Practical: Applying YaRN with HuggingFace

from transformers import AutoModelForCausalLM, AutoTokenizer

# Qwen2.5-7B (default 32K -> 131K extension)
model = AutoModelForCausalLM.from_pretrained(
    "Qwen/Qwen2.5-7B",
    torch_dtype=torch.bfloat16,
    device_map="auto",
    rope_scaling={
        "type": "yarn",
        "factor": 4.0,
        "original_max_position_embeddings": 32768,
    }
)

tokenizer = AutoTokenizer.from_pretrained("Qwen/Qwen2.5-7B")

# Process long documents
long_text = open("long_document.txt").read()
inputs = tokenizer(long_text, return_tensors="pt", truncation=True, max_length=131072)
outputs = model.generate(**inputs, max_new_tokens=512)
print(tokenizer.decode(outputs[0]))

Performance Comparison Summary

TechniqueTraining RequiredExtension RatioLong-range PerformanceModels Used
PIFine-tune4-8xModerateEarly LLaMA2
NTK-awareNone/Minimal4-8xGoodCode Llama
YaRNMinimal (0.1%)4-32xVery GoodQwen, DeepSeek, LLaMA3
ALiBiNoneUnlimited (theory)WeakMPT, BLOOM
Ring AttentionNoneScales with GPUsVery GoodGemini

Quiz: LLM Context Extension Comprehension Check (8 Questions)

Q1. What is the key advantage of RoPE over absolute positional encoding?

Relative position dependency: attention between two tokens depends only on their relative distance (m-n), not on absolute positions.

Q2. What is the downside of Position Interpolation?

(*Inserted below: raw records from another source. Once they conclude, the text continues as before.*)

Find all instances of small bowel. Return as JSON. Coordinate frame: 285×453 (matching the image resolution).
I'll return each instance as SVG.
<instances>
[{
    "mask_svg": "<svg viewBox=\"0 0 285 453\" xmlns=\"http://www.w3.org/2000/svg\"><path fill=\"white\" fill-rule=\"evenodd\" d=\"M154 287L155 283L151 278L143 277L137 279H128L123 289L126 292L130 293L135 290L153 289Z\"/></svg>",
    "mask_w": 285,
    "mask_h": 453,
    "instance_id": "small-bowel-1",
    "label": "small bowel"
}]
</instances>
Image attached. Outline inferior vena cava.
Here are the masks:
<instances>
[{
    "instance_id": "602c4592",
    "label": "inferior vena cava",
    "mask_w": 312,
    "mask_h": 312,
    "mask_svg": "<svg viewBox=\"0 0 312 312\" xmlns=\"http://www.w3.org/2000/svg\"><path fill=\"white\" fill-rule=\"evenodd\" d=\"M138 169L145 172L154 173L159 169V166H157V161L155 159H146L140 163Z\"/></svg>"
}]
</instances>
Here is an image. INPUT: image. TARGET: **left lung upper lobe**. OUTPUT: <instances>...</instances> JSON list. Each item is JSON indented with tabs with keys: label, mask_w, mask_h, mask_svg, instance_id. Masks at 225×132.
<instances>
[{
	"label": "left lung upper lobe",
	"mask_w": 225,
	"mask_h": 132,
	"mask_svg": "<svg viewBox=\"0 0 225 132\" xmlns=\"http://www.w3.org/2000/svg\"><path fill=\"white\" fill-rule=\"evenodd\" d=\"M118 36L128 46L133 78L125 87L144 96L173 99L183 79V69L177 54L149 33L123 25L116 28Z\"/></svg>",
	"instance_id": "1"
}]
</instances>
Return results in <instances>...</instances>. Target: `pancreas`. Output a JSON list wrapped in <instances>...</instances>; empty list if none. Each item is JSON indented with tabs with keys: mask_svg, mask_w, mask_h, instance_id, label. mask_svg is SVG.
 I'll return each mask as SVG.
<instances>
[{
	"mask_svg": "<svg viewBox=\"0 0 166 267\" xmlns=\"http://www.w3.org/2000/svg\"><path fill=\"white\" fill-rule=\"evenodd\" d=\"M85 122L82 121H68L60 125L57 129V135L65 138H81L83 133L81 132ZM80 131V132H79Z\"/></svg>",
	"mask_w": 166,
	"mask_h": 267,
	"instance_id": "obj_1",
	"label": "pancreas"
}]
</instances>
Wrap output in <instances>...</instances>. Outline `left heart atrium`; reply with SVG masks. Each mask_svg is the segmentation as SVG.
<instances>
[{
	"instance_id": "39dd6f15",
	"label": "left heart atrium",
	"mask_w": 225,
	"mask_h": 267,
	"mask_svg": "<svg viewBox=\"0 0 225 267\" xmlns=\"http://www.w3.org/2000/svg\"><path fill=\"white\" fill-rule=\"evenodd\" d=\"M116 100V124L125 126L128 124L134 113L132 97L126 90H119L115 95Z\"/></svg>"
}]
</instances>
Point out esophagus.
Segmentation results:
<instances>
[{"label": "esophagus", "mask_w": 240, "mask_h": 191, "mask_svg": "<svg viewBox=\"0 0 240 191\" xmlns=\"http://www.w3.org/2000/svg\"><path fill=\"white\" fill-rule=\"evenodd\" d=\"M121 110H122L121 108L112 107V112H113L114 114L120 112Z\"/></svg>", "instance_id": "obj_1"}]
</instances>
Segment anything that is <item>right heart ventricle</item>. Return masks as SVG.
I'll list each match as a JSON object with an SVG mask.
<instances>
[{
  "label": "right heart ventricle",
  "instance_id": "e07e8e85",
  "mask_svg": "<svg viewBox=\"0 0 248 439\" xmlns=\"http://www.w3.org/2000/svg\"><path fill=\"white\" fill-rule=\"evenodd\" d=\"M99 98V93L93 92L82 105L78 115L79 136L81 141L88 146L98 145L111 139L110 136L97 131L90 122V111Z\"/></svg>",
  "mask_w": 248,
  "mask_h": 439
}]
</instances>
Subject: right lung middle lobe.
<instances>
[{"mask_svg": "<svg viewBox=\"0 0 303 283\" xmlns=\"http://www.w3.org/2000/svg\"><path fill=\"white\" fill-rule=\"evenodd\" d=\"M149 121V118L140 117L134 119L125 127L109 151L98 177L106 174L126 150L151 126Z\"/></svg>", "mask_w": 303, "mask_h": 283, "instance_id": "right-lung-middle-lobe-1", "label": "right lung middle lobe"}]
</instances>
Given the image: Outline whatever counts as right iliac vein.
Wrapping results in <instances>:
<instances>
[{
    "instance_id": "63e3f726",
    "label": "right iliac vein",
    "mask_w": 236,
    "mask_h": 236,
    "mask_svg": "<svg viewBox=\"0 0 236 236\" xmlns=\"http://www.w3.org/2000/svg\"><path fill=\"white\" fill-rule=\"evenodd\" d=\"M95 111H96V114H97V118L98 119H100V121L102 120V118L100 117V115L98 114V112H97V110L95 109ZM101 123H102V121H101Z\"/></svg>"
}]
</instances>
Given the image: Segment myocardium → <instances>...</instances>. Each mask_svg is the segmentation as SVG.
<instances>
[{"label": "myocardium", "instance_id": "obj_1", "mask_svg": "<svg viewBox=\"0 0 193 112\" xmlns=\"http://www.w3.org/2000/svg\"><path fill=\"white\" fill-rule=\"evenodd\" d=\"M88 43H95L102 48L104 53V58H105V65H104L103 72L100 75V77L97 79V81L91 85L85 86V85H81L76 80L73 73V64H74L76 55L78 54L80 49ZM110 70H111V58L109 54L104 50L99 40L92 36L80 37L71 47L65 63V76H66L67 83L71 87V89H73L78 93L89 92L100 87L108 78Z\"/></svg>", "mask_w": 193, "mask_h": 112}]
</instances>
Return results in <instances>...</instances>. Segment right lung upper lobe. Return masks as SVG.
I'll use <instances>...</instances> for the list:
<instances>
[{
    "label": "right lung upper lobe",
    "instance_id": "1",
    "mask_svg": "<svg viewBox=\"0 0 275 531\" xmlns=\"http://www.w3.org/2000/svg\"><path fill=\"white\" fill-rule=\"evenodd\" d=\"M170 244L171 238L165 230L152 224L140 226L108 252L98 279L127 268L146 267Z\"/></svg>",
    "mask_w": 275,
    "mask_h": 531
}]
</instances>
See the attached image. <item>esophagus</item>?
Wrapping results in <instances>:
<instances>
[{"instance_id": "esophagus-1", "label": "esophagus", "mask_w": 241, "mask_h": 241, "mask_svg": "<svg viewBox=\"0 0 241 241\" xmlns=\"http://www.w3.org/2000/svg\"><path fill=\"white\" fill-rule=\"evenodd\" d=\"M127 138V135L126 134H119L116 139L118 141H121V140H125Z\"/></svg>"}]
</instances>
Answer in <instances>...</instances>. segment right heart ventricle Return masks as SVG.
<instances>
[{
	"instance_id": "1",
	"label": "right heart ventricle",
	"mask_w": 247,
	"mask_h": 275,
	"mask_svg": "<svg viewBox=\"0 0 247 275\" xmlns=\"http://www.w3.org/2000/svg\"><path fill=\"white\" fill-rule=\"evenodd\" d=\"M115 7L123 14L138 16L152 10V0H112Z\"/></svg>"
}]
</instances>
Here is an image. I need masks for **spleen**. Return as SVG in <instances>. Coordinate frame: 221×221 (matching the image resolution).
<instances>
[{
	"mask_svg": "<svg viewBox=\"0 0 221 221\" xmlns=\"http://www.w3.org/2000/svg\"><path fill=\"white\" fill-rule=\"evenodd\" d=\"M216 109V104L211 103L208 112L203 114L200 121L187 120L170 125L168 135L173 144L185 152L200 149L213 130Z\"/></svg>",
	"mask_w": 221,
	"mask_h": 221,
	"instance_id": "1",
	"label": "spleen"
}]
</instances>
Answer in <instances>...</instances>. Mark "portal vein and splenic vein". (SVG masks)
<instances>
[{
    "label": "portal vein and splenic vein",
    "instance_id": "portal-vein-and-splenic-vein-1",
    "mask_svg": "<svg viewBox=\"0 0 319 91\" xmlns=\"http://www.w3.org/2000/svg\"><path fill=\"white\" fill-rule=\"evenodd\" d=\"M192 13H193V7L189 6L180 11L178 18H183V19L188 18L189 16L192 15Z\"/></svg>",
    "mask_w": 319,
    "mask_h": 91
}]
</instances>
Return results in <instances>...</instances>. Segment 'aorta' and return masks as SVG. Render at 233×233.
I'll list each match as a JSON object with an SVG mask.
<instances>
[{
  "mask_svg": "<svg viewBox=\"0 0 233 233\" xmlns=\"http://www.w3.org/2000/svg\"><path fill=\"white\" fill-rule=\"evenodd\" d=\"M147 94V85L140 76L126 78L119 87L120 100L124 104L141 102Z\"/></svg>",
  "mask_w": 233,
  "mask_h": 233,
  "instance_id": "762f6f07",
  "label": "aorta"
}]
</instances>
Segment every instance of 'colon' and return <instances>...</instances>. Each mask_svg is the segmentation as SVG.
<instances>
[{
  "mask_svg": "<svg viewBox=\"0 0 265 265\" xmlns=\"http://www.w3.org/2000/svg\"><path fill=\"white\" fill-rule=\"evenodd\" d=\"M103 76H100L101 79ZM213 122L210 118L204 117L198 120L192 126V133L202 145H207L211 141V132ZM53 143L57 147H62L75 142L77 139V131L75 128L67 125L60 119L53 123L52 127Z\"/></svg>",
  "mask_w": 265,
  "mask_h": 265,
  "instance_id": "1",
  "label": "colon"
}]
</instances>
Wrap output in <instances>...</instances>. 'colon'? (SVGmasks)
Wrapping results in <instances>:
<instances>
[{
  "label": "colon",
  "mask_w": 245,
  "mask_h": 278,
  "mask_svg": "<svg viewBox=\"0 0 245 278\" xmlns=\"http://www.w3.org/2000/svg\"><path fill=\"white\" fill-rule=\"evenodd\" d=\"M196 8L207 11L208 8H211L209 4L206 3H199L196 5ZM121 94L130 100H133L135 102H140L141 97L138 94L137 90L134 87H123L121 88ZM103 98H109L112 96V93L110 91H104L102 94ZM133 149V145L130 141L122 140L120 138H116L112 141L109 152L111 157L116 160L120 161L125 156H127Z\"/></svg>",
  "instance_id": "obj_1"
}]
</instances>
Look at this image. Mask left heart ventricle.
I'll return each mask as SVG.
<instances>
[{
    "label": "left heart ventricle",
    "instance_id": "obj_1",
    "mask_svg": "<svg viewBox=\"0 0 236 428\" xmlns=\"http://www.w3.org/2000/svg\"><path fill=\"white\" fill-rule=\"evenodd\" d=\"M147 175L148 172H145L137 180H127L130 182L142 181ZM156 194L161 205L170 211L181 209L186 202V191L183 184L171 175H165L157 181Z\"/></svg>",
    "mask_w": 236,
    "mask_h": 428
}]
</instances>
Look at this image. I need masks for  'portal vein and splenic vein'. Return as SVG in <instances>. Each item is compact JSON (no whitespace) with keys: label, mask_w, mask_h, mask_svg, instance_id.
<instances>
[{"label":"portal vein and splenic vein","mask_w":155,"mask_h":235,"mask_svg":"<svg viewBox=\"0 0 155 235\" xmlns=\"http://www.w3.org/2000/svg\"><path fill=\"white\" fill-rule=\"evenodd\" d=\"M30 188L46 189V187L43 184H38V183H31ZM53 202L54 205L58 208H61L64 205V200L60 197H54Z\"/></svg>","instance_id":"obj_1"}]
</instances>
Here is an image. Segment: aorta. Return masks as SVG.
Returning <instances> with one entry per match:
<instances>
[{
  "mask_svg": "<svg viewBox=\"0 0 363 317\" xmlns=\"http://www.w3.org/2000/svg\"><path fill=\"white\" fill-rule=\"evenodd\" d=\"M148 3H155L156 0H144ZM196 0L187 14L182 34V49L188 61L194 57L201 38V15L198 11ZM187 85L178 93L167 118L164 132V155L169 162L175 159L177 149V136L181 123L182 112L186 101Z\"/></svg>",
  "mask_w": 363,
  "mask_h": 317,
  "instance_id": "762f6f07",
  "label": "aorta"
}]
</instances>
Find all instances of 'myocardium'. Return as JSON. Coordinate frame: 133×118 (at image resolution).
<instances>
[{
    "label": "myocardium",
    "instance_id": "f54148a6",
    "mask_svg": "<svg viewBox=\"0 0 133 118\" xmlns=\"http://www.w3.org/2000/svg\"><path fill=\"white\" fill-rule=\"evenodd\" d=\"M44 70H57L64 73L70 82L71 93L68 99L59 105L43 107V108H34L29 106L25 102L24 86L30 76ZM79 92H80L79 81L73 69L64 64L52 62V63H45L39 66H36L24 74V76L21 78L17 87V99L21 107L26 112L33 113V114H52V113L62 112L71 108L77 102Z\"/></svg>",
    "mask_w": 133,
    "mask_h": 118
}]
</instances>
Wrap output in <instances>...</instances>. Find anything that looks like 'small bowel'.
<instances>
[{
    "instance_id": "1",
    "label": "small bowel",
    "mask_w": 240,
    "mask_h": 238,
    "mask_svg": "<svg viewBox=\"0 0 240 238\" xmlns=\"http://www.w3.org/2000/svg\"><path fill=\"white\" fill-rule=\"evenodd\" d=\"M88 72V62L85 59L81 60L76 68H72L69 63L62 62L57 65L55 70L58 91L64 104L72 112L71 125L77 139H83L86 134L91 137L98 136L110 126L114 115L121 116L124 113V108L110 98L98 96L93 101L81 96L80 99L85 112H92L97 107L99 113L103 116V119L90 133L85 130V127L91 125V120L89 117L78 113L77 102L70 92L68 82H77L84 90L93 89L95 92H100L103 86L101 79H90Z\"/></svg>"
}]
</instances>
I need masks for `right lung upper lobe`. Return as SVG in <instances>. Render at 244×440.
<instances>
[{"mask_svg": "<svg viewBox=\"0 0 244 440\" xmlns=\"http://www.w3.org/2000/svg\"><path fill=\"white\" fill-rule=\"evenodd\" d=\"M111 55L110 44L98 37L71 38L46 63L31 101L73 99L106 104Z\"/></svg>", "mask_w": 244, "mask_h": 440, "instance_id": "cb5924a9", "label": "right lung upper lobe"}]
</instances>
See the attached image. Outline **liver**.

Since positions are compressed, the resolution between adjacent tokens decreases, making it harder to distinguish nearby tokens.

Q3. Why is NTK-by-Parts better than PI?

It preserves high-frequency dimensions (resolution for nearby positions) and selectively extends only low-frequency dimensions (distant positions).

Q4. What is the role of Temperature Scaling in YaRN?

It corrects the change in attention score distribution during context extension to maintain the entropy of the softmax.

Q5. Explain ALiBi's working principle in one sentence.

It penalizes distant tokens by adding a negative linear bias proportional to token distance to the attention scores.

Q6. How does Ring Attention overcome memory limitations?

It distributes the sequence across multiple GPUs, circulates KV in a ring pattern, and accumulates using online softmax.

Q7. How much training data is needed to extend 32K to 131K using YaRN?

Approximately 0.1% of the original training data (about 400M tokens) is sufficient.

Q8. What happens when you increase the base value in RoPE?

The frequencies decrease overall, allowing distinction of more distant positions, but the resolution for nearby positions decreases.